A mais recente aventura de João Paulo é um novo trio de piano, desta vez com a companhia do contrabaixista luso Mário Franco e do baterista suíço Samuel Rohrer. O trio trabalha uma música abertamente improvisada, sem amarras. Apesar de toda a liberdade formal, a música deste novo grupo é marcada pela suavidade e pela elegância. O piano de Esteves da Silva guia a música do trio, combinando luminosidade com fluência improvisacional, com a qualidade técnica a alimentar um refinado sentido melódico. A habitual evocação da tradição portuguesa é aqui menos directa, embora se possa reconhecer na forma sentimental em que alguns temas evoluem e nos motivos melódicos que vão surgindo.

No contrabaixo está Mário Franco, músico aparentemente discreto mas particularmente assertivo, com um som claro e sempre muito melódico, herdeiro natural de Charlie Haden. Esta sensibilidade faz de Franco um comparsa perfeito para o piano de Esteves da Silva, e frequentemente os dois revelam esse entendimento, com as vozes de cada instrumento a dialogarem, alicerçadas num permanente lirismo. O baterista Rohrer é o joker do grupo, sabe complementar e enfatizar o diálogo dentro do trio, sabe unir e fortalecer, mas por outro lado também obriga os portugueses a irem para lá da sua da zona de conforto, também provoca e lança outras ideias.

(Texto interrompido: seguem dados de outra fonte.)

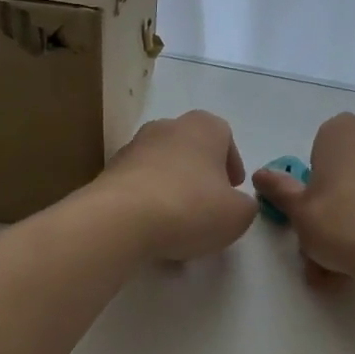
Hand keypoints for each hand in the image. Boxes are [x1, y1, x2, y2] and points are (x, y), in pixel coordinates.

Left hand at [94, 111, 258, 261]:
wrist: (121, 220)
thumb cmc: (191, 208)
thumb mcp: (238, 215)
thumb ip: (245, 206)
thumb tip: (235, 203)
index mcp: (203, 127)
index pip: (224, 136)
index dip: (231, 164)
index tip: (233, 190)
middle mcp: (166, 127)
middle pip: (191, 148)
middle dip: (201, 173)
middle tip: (208, 204)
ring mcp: (133, 146)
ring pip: (162, 165)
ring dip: (173, 186)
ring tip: (178, 221)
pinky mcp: (109, 171)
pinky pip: (138, 183)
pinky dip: (148, 200)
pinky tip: (151, 227)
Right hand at [251, 113, 354, 278]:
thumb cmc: (337, 221)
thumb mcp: (298, 209)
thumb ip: (280, 188)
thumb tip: (260, 174)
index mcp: (344, 130)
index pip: (322, 146)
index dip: (317, 176)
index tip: (314, 203)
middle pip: (350, 166)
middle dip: (339, 196)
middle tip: (327, 235)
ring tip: (347, 258)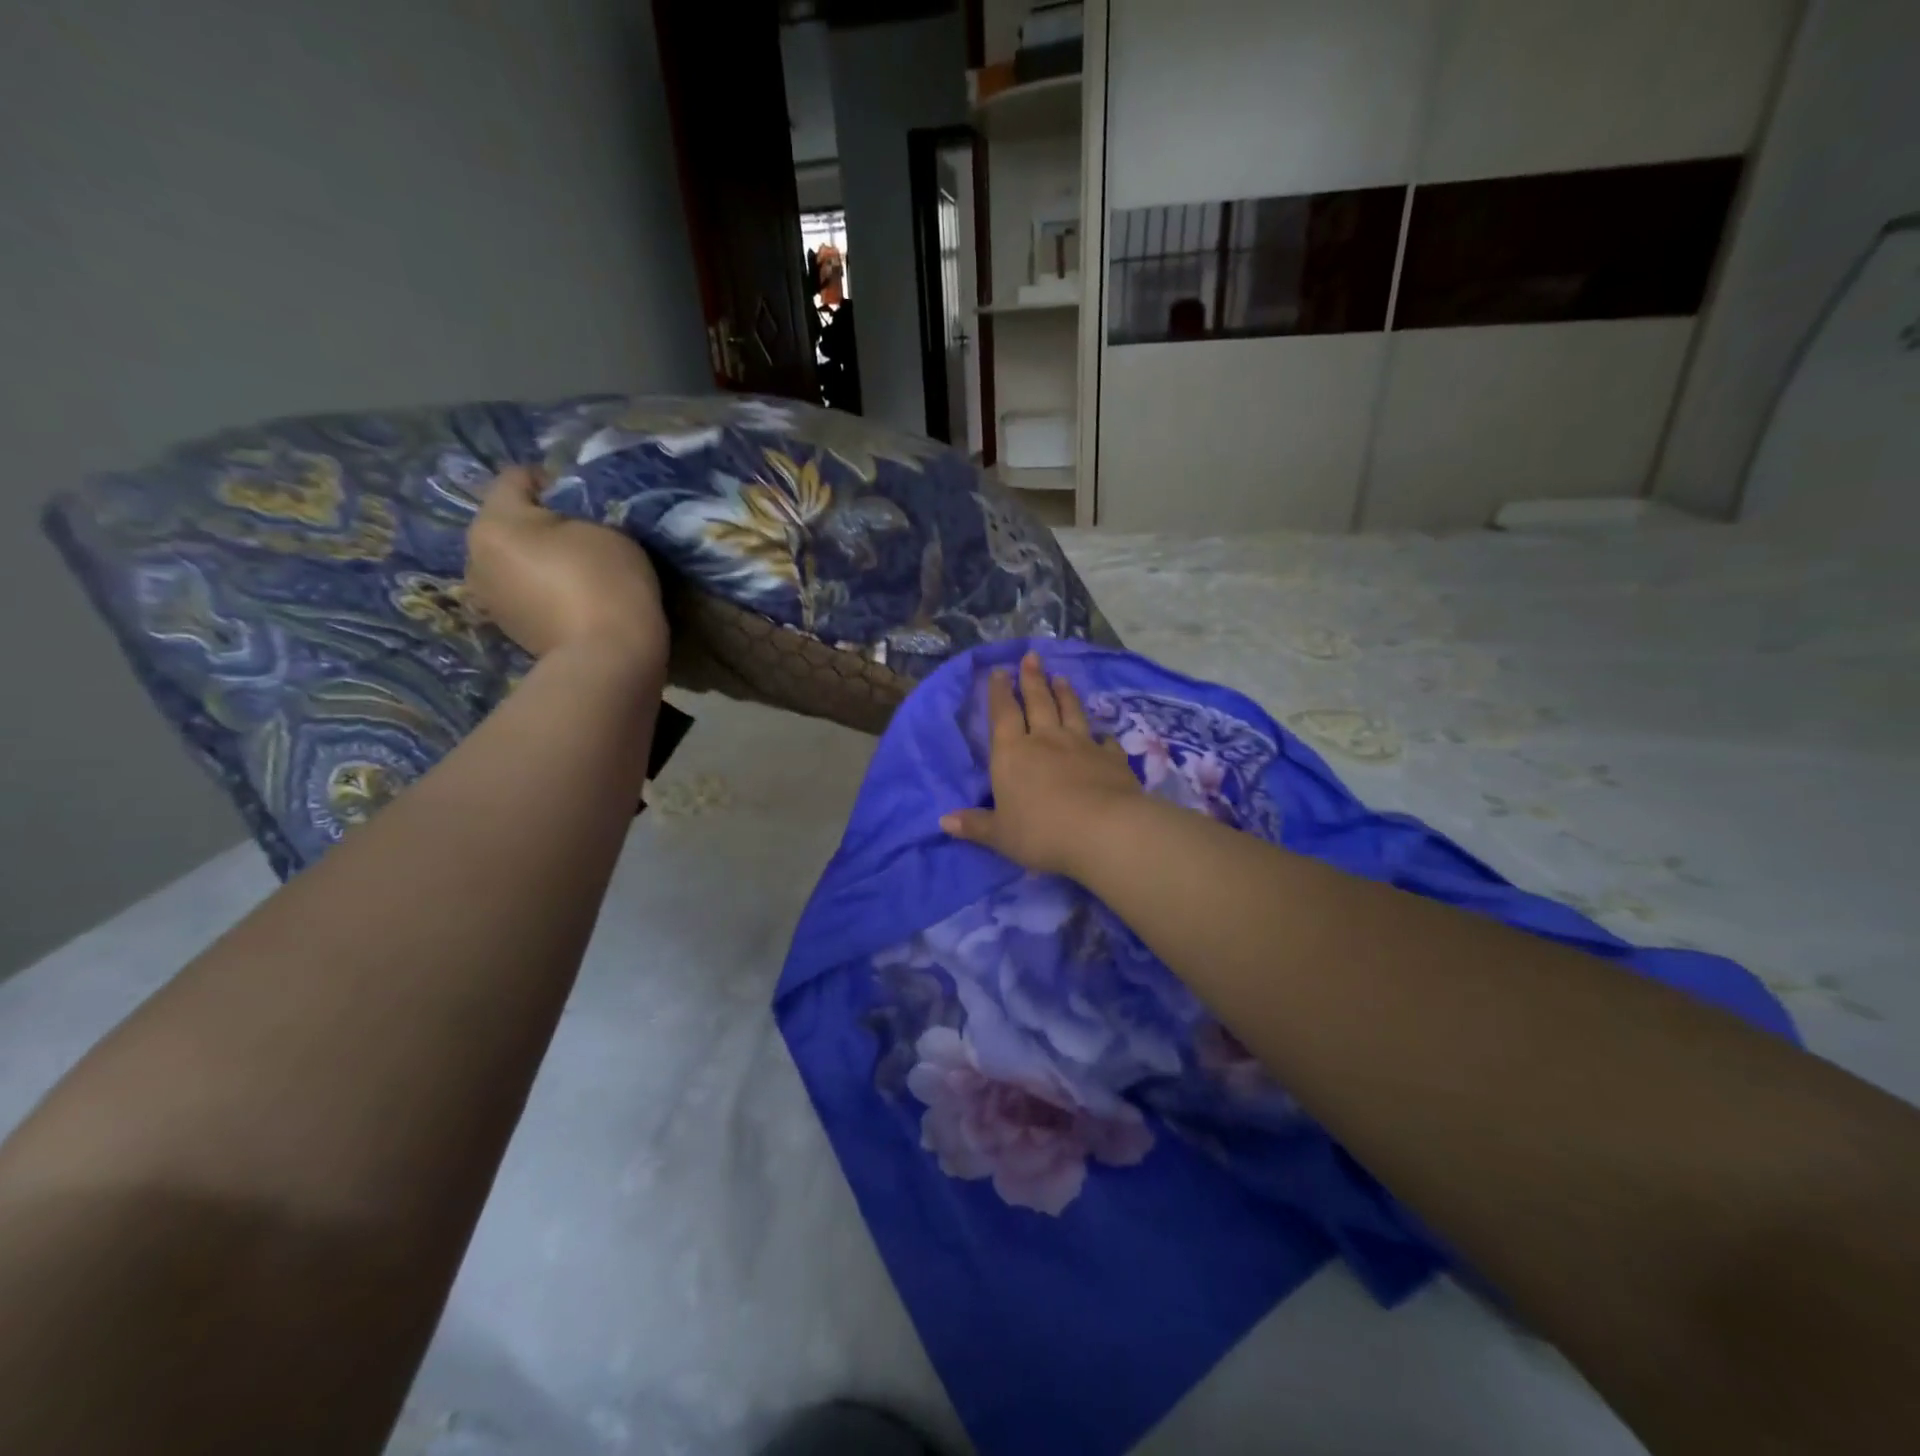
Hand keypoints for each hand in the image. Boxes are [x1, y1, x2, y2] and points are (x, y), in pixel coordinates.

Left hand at [465, 467, 667, 668]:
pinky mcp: (507, 627)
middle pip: (508, 523)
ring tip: (576, 571)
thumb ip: (577, 516)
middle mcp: (475, 556)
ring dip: (538, 559)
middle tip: (582, 536)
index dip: (553, 479)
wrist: (608, 658)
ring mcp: (487, 597)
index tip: (585, 496)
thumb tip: (563, 524)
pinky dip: (542, 589)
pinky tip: (571, 599)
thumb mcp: (606, 531)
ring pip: (512, 560)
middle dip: (539, 524)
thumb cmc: (607, 583)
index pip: (517, 478)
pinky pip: (522, 591)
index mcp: (494, 523)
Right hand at [942, 651, 1142, 877]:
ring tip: (1061, 678)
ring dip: (1065, 694)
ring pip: (1071, 712)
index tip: (999, 671)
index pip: (1003, 714)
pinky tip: (1103, 733)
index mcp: (1012, 753)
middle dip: (1032, 679)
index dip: (999, 692)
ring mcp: (1082, 745)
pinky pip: (1105, 741)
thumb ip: (975, 825)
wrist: (1103, 830)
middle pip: (1038, 702)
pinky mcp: (1111, 758)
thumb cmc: (1041, 832)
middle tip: (1032, 657)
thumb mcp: (1000, 835)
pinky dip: (1103, 735)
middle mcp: (1046, 740)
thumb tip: (944, 821)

Com uma limpidez que, de tão higiénica, poderá lembrar alguma ECM, o trio foca-se numa pureza clássica, evita qualquer gordura. A sua música nunca explode, é cozinhada em lume brando, e é nessa tranquilidade que a improvisação se revela rica em ideias. Da união deste trio, nasceu uma música aberta, uma música que é um desafio permanente. E, apesar desse risco, exibe uma profunda elegância e luminosidade.